» Problem:
What number of lines in the records below hold the word "HoleType"? Give that number alone.

» Hardware design source files:
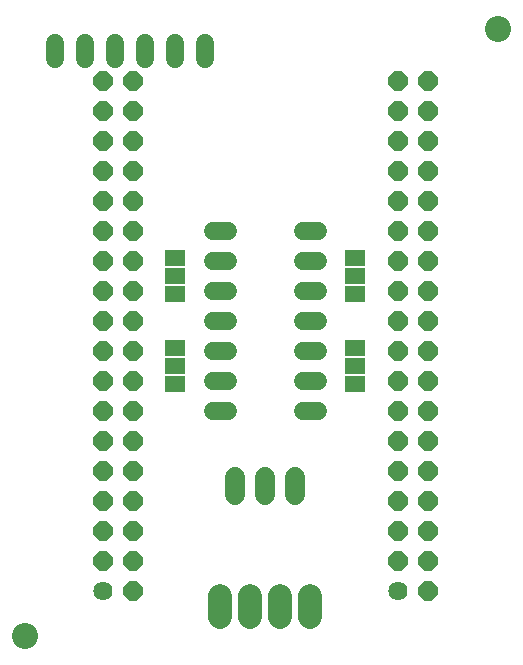
<source format=gbr>
G04 EAGLE Gerber RS-274X export*
G75*
%MOMM*%
%FSLAX34Y34*%
%LPD*%
%INSoldermask Bottom*%
%IPPOS*%
%AMOC8*
5,1,8,0,0,1.08239X$1,22.5*%
G01*
%ADD10C,2.203200*%
%ADD11C,1.625600*%
%ADD12P,1.759533X8X112.500000*%
%ADD13C,1.524000*%
%ADD14R,1.803400X1.371600*%
%ADD15C,1.727200*%
%ADD16C,2.003200*%


D10*
X577850Y628650D03*
X177800Y114300D03*
D11*
X493300Y152200D03*
D12*
X518700Y152200D03*
X493300Y177600D03*
X518700Y177600D03*
X493300Y203000D03*
X518700Y203000D03*
X493300Y228400D03*
X518700Y228400D03*
X493300Y253800D03*
X518700Y253800D03*
X493300Y279200D03*
X518700Y279200D03*
X493300Y304600D03*
X518700Y304600D03*
X493300Y330000D03*
X518700Y330000D03*
X493300Y355400D03*
X518700Y355400D03*
X493300Y380800D03*
X518700Y380800D03*
X493300Y406200D03*
X518700Y406200D03*
X493300Y431600D03*
X518700Y431600D03*
X493300Y457000D03*
X518700Y457000D03*
X493300Y482400D03*
X518700Y482400D03*
X493300Y507800D03*
X518700Y507800D03*
X493300Y533200D03*
X518700Y533200D03*
X493300Y558600D03*
X518700Y558600D03*
X493300Y584000D03*
X518700Y584000D03*
D11*
X243300Y152200D03*
D12*
X268700Y152200D03*
X243300Y177600D03*
X268700Y177600D03*
X243300Y203000D03*
X268700Y203000D03*
X243300Y228400D03*
X268700Y228400D03*
X243300Y253800D03*
X268700Y253800D03*
X243300Y279200D03*
X268700Y279200D03*
X243300Y304600D03*
X268700Y304600D03*
X243300Y330000D03*
X268700Y330000D03*
X243300Y355400D03*
X268700Y355400D03*
X243300Y380800D03*
X268700Y380800D03*
X243300Y406200D03*
X268700Y406200D03*
X243300Y431600D03*
X268700Y431600D03*
X243300Y457000D03*
X268700Y457000D03*
X243300Y482400D03*
X268700Y482400D03*
X243300Y507800D03*
X268700Y507800D03*
X243300Y533200D03*
X268700Y533200D03*
X243300Y558600D03*
X268700Y558600D03*
X243300Y584000D03*
X268700Y584000D03*
D13*
X203200Y602996D02*
X203200Y616204D01*
X228600Y616204D02*
X228600Y602996D01*
X254000Y602996D02*
X254000Y616204D01*
X279400Y616204D02*
X279400Y602996D01*
X304800Y602996D02*
X304800Y616204D01*
X330200Y616204D02*
X330200Y602996D01*
X412496Y304800D02*
X425704Y304800D01*
X425704Y330200D02*
X412496Y330200D01*
X412496Y457200D02*
X425704Y457200D01*
X349504Y457200D02*
X336296Y457200D01*
X412496Y355600D02*
X425704Y355600D01*
X425704Y381000D02*
X412496Y381000D01*
X412496Y431800D02*
X425704Y431800D01*
X425704Y406400D02*
X412496Y406400D01*
X349504Y431800D02*
X336296Y431800D01*
X336296Y406400D02*
X349504Y406400D01*
X349504Y381000D02*
X336296Y381000D01*
X336296Y355600D02*
X349504Y355600D01*
X349504Y330200D02*
X336296Y330200D01*
X336296Y304800D02*
X349504Y304800D01*
D14*
X304800Y403860D03*
X304800Y419100D03*
X304800Y434340D03*
X457200Y403860D03*
X457200Y419100D03*
X457200Y434340D03*
X457200Y327660D03*
X457200Y342900D03*
X457200Y358140D03*
X304800Y327660D03*
X304800Y342900D03*
X304800Y358140D03*
D15*
X355600Y248920D02*
X355600Y233680D01*
X381000Y233680D02*
X381000Y248920D01*
X406400Y248920D02*
X406400Y233680D01*
D16*
X342900Y148700D02*
X342900Y130700D01*
X368300Y130700D02*
X368300Y148700D01*
X393700Y148700D02*
X393700Y130700D01*
X419100Y130700D02*
X419100Y148700D01*
M02*

</source>
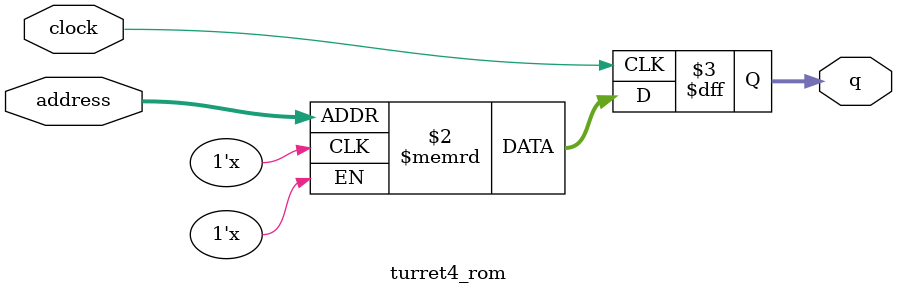
<source format=sv>
module turret4_rom (
	input logic clock,
	input logic [9:0] address,
	output logic [7:0] q
);

logic [7:0] memory [0:1023] /* synthesis ram_init_file = "./turret4/turret4.mif" */;

always_ff @ (posedge clock) begin
	q <= memory[address];
end

endmodule

</source>
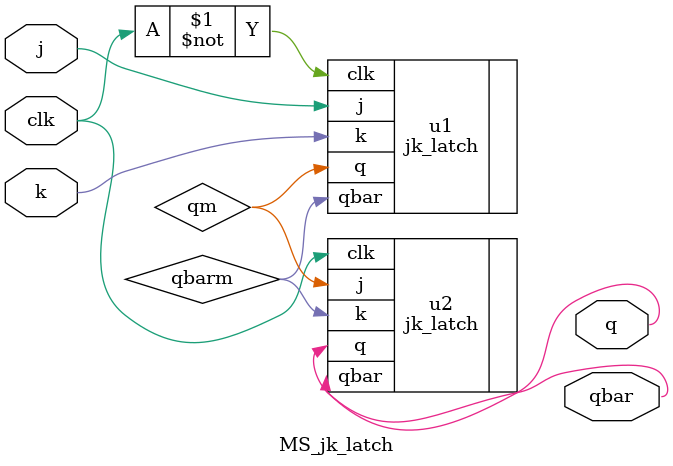
<source format=v>
`timescale 1ns / 1ps

module MS_jk_latch(input clk,input j,k,output q,qbar);
wire qm,qbarm;
jk_latch u1(.clk(~clk),.j(j),.k(k),.q(qm),.qbar(qbarm));
jk_latch u2(.clk(clk),.j(qm),.k(qbarm),.q(q),.qbar(qbar));
endmodule
</source>
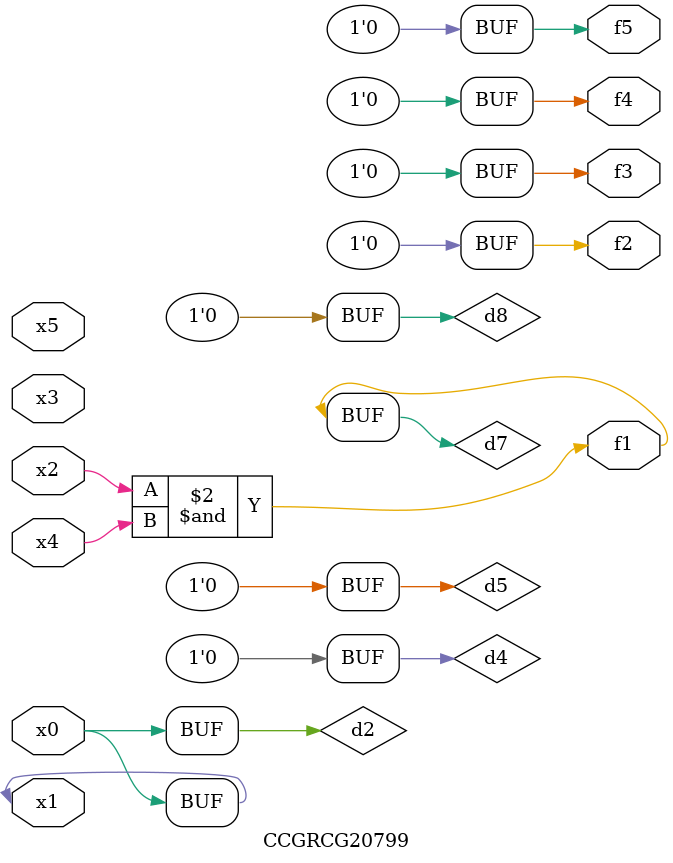
<source format=v>
module CCGRCG20799(
	input x0, x1, x2, x3, x4, x5,
	output f1, f2, f3, f4, f5
);

	wire d1, d2, d3, d4, d5, d6, d7, d8, d9;

	nand (d1, x1);
	buf (d2, x0, x1);
	nand (d3, x2, x4);
	and (d4, d1, d2);
	and (d5, d1, d2);
	nand (d6, d1, d3);
	not (d7, d3);
	xor (d8, d5);
	nor (d9, d5, d6);
	assign f1 = d7;
	assign f2 = d8;
	assign f3 = d8;
	assign f4 = d8;
	assign f5 = d8;
endmodule

</source>
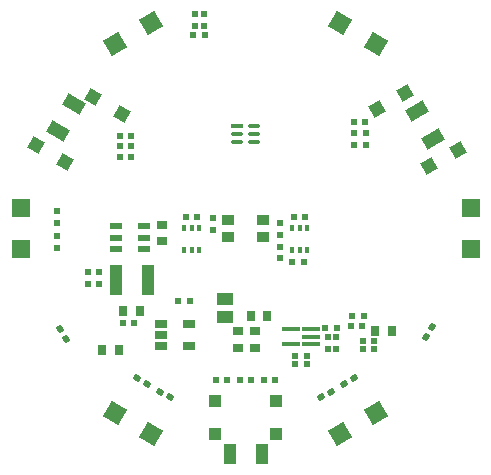
<source format=gtp>
G04 Layer_Color=8421504*
%FSLAX25Y25*%
%MOIN*%
G70*
G01*
G75*
%ADD10O,0.03937X0.01575*%
%ADD11R,0.03937X0.01575*%
%ADD12P,0.08352X4X165.0*%
%ADD13R,0.05906X0.05906*%
%ADD14P,0.08352X4X285.0*%
%ADD16R,0.05906X0.01772*%
%ADD17R,0.01575X0.01969*%
%ADD18R,0.04331X0.03543*%
%ADD19R,0.04331X0.02559*%
%ADD20P,0.06125X4X75.0*%
%ADD21P,0.06125X4X195.0*%
%ADD22R,0.04331X0.04331*%
%ADD23R,0.05512X0.04331*%
%ADD24R,0.04331X0.10236*%
%ADD25R,0.02362X0.01969*%
%ADD26R,0.01969X0.02362*%
G04:AMPARAMS|DCode=27|XSize=19.69mil|YSize=23.62mil|CornerRadius=0mil|HoleSize=0mil|Usage=FLASHONLY|Rotation=210.000|XOffset=0mil|YOffset=0mil|HoleType=Round|Shape=Rectangle|*
%AMROTATEDRECTD27*
4,1,4,0.00262,0.01515,0.01443,-0.00531,-0.00262,-0.01515,-0.01443,0.00531,0.00262,0.01515,0.0*
%
%ADD27ROTATEDRECTD27*%

G04:AMPARAMS|DCode=28|XSize=19.69mil|YSize=23.62mil|CornerRadius=0mil|HoleSize=0mil|Usage=FLASHONLY|Rotation=330.000|XOffset=0mil|YOffset=0mil|HoleType=Round|Shape=Rectangle|*
%AMROTATEDRECTD28*
4,1,4,-0.01443,-0.00531,-0.00262,0.01515,0.01443,0.00531,0.00262,-0.01515,-0.01443,-0.00531,0.0*
%
%ADD28ROTATEDRECTD28*%

G04:AMPARAMS|DCode=29|XSize=19.69mil|YSize=23.62mil|CornerRadius=0mil|HoleSize=0mil|Usage=FLASHONLY|Rotation=60.000|XOffset=0mil|YOffset=0mil|HoleType=Round|Shape=Rectangle|*
%AMROTATEDRECTD29*
4,1,4,0.00531,-0.01443,-0.01515,-0.00262,-0.00531,0.01443,0.01515,0.00262,0.00531,-0.01443,0.0*
%
%ADD29ROTATEDRECTD29*%

G04:AMPARAMS|DCode=30|XSize=19.69mil|YSize=23.62mil|CornerRadius=0mil|HoleSize=0mil|Usage=FLASHONLY|Rotation=120.000|XOffset=0mil|YOffset=0mil|HoleType=Round|Shape=Rectangle|*
%AMROTATEDRECTD30*
4,1,4,0.01515,-0.00262,-0.00531,-0.01443,-0.01515,0.00262,0.00531,0.01443,0.01515,-0.00262,0.0*
%
%ADD30ROTATEDRECTD30*%

%ADD31R,0.03150X0.03543*%
G04:AMPARAMS|DCode=32|XSize=66.93mil|YSize=43.31mil|CornerRadius=0mil|HoleSize=0mil|Usage=FLASHONLY|Rotation=330.000|XOffset=0mil|YOffset=0mil|HoleType=Round|Shape=Rectangle|*
%AMROTATEDRECTD32*
4,1,4,-0.03981,-0.00202,-0.01815,0.03549,0.03981,0.00202,0.01815,-0.03549,-0.03981,-0.00202,0.0*
%
%ADD32ROTATEDRECTD32*%

%ADD33R,0.04331X0.06693*%
G04:AMPARAMS|DCode=34|XSize=66.93mil|YSize=43.31mil|CornerRadius=0mil|HoleSize=0mil|Usage=FLASHONLY|Rotation=30.000|XOffset=0mil|YOffset=0mil|HoleType=Round|Shape=Rectangle|*
%AMROTATEDRECTD34*
4,1,4,-0.01815,-0.03549,-0.03981,0.00202,0.01815,0.03549,0.03981,-0.00202,-0.01815,-0.03549,0.0*
%
%ADD34ROTATEDRECTD34*%

%ADD35R,0.03543X0.03150*%
%ADD36R,0.04331X0.02362*%
D10*
X85453Y111441D02*
D03*
Y114000D02*
D03*
Y116559D02*
D03*
X79547Y111441D02*
D03*
Y114000D02*
D03*
D11*
Y116559D02*
D03*
D12*
X39033Y144008D02*
D03*
X50967Y150897D02*
D03*
X125967Y20993D02*
D03*
X114033Y14103D02*
D03*
D13*
X7500Y75611D02*
D03*
Y89390D02*
D03*
X157500Y89389D02*
D03*
Y75610D02*
D03*
D14*
X50966Y14103D02*
D03*
X39033Y20993D02*
D03*
X114034Y150897D02*
D03*
X125967Y144007D02*
D03*
D16*
X97654Y49059D02*
D03*
Y43941D02*
D03*
X104347Y49059D02*
D03*
Y46500D02*
D03*
Y43941D02*
D03*
D17*
X67059Y75260D02*
D03*
X64500D02*
D03*
X61941D02*
D03*
Y82740D02*
D03*
X64500D02*
D03*
X67059D02*
D03*
X103059Y75260D02*
D03*
X100500D02*
D03*
X97941D02*
D03*
Y82740D02*
D03*
X100500D02*
D03*
X103059D02*
D03*
D18*
X76575Y85453D02*
D03*
Y79547D02*
D03*
X88425Y85453D02*
D03*
Y79547D02*
D03*
D19*
X54276Y50740D02*
D03*
Y47000D02*
D03*
Y43260D02*
D03*
X63724D02*
D03*
Y50740D02*
D03*
D20*
X135773Y127756D02*
D03*
X126227Y122244D02*
D03*
X143727Y103244D02*
D03*
X153273Y108756D02*
D03*
D21*
X31727Y126256D02*
D03*
X41273Y120744D02*
D03*
X22273Y104744D02*
D03*
X12727Y110256D02*
D03*
D22*
X72402Y13988D02*
D03*
Y25012D02*
D03*
X92500D02*
D03*
Y13988D02*
D03*
D23*
X75500Y53047D02*
D03*
Y58953D02*
D03*
D24*
X39185Y65500D02*
D03*
X49815D02*
D03*
D25*
X122468Y118000D02*
D03*
X118532D02*
D03*
X98532Y86500D02*
D03*
X102469D02*
D03*
X98032Y71500D02*
D03*
X101969D02*
D03*
X62532Y86500D02*
D03*
X66469D02*
D03*
X44469Y106500D02*
D03*
X40532D02*
D03*
X44469Y110000D02*
D03*
X40532D02*
D03*
X44469Y113500D02*
D03*
X40532D02*
D03*
X72531Y32000D02*
D03*
X76468D02*
D03*
X92469D02*
D03*
X88532D02*
D03*
X80532D02*
D03*
X84469D02*
D03*
X63968Y58500D02*
D03*
X60031D02*
D03*
X45469Y51000D02*
D03*
X41532D02*
D03*
X121968Y53500D02*
D03*
X118032D02*
D03*
X102969Y37500D02*
D03*
X99032D02*
D03*
X117513Y50013D02*
D03*
X121450D02*
D03*
X121531Y45000D02*
D03*
X125469D02*
D03*
X121531Y42500D02*
D03*
X125469D02*
D03*
X99032Y40000D02*
D03*
X102969D02*
D03*
X112969Y49430D02*
D03*
X109031D02*
D03*
X68968Y147000D02*
D03*
X65031D02*
D03*
D26*
X118500Y114469D02*
D03*
Y110531D02*
D03*
X122500Y114469D02*
D03*
Y110531D02*
D03*
X94000Y84469D02*
D03*
Y80532D02*
D03*
X71500Y82032D02*
D03*
Y85969D02*
D03*
X19500Y79969D02*
D03*
Y76032D02*
D03*
X33500Y67968D02*
D03*
Y64031D02*
D03*
X30000Y67968D02*
D03*
Y64031D02*
D03*
X19500Y84531D02*
D03*
Y88468D02*
D03*
X94000Y76500D02*
D03*
Y72563D02*
D03*
X110000Y42531D02*
D03*
Y46468D02*
D03*
X112500Y42531D02*
D03*
Y46468D02*
D03*
X65500Y150031D02*
D03*
Y153969D02*
D03*
X68500D02*
D03*
Y150031D02*
D03*
D27*
X22484Y45795D02*
D03*
X20516Y49205D02*
D03*
D28*
X142516Y46295D02*
D03*
X144484Y49705D02*
D03*
D29*
X57477Y26222D02*
D03*
X54067Y28190D02*
D03*
X46274Y32690D02*
D03*
X49684Y30722D02*
D03*
D30*
X115317Y30722D02*
D03*
X118727Y32690D02*
D03*
X110933Y28190D02*
D03*
X107523Y26222D02*
D03*
D31*
X131256Y48500D02*
D03*
X125744D02*
D03*
X34744Y42000D02*
D03*
X40256D02*
D03*
X84244Y53500D02*
D03*
X89756D02*
D03*
X47256Y55000D02*
D03*
X41744D02*
D03*
D32*
X19842Y114897D02*
D03*
X25157Y124103D02*
D03*
D33*
X87815Y7500D02*
D03*
X77185D02*
D03*
D34*
X144824Y112346D02*
D03*
X139509Y121552D02*
D03*
D35*
X80000Y42744D02*
D03*
Y48256D02*
D03*
X54500Y83756D02*
D03*
Y78244D02*
D03*
X85500Y48256D02*
D03*
Y42744D02*
D03*
D36*
X39276Y75760D02*
D03*
Y79500D02*
D03*
Y83240D02*
D03*
X48724D02*
D03*
Y79500D02*
D03*
Y75760D02*
D03*
M02*

</source>
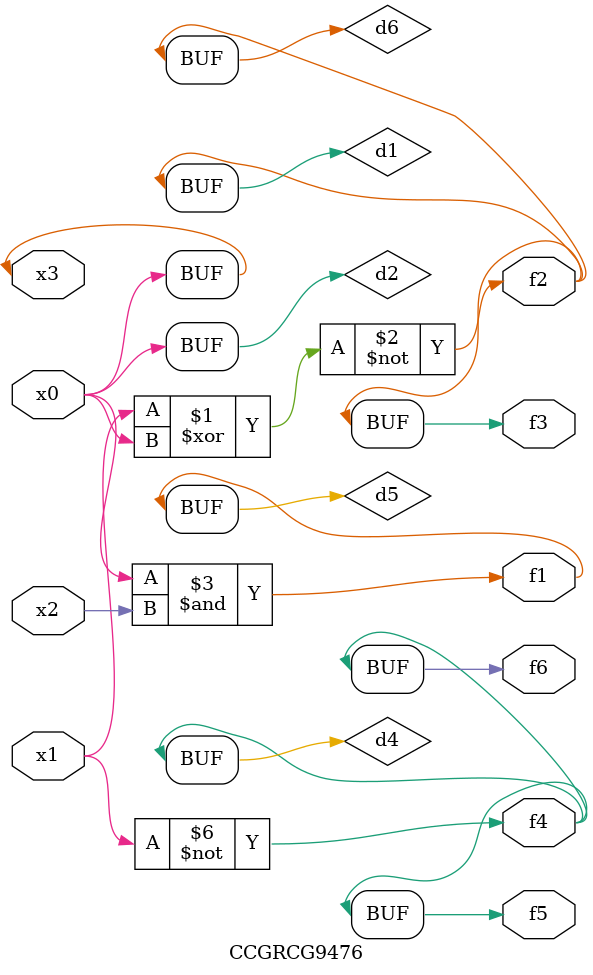
<source format=v>
module CCGRCG9476(
	input x0, x1, x2, x3,
	output f1, f2, f3, f4, f5, f6
);

	wire d1, d2, d3, d4, d5, d6;

	xnor (d1, x1, x3);
	buf (d2, x0, x3);
	nand (d3, x0, x2);
	not (d4, x1);
	nand (d5, d3);
	or (d6, d1);
	assign f1 = d5;
	assign f2 = d6;
	assign f3 = d6;
	assign f4 = d4;
	assign f5 = d4;
	assign f6 = d4;
endmodule

</source>
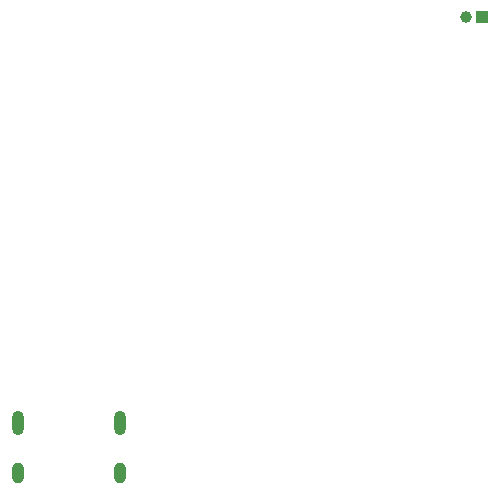
<source format=gbr>
%TF.GenerationSoftware,KiCad,Pcbnew,(6.0.0)*%
%TF.CreationDate,2022-08-30T21:50:04+08:00*%
%TF.ProjectId,F1C200S-HomeAssistant-Board,46314332-3030-4532-9d48-6f6d65417373,rev?*%
%TF.SameCoordinates,Original*%
%TF.FileFunction,Paste,Bot*%
%TF.FilePolarity,Positive*%
%FSLAX46Y46*%
G04 Gerber Fmt 4.6, Leading zero omitted, Abs format (unit mm)*
G04 Created by KiCad (PCBNEW (6.0.0)) date 2022-08-30 21:50:04*
%MOMM*%
%LPD*%
G01*
G04 APERTURE LIST*
%ADD10O,1.000000X2.100000*%
%ADD11O,1.000000X1.800000*%
%ADD12R,1.000000X1.000000*%
%ADD13C,1.000000*%
G04 APERTURE END LIST*
D10*
%TO.C,U4*%
X79280000Y-150252500D03*
X87920000Y-150252500D03*
D11*
X87920000Y-154432500D03*
X79280000Y-154432500D03*
%TD*%
D12*
%TO.C,MIC1*%
X118600000Y-115900000D03*
D13*
X117200000Y-115900000D03*
%TD*%
M02*

</source>
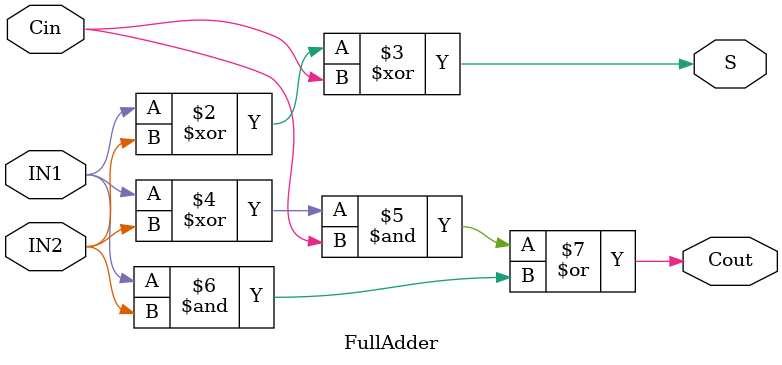
<source format=v>
`timescale 1ns / 1ps

module FullAdder(
    input IN1,
    input IN2,
    input Cin,
    output reg S,
    output reg Cout
    );
    
    always @(IN1 or IN2 or Cin)
        begin 
            S = IN1 ^ IN2 ^ Cin;
            Cout = ((IN1^IN2)&Cin) | (IN1&IN2);
        end
        
endmodule

</source>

» Response to this exercise:
6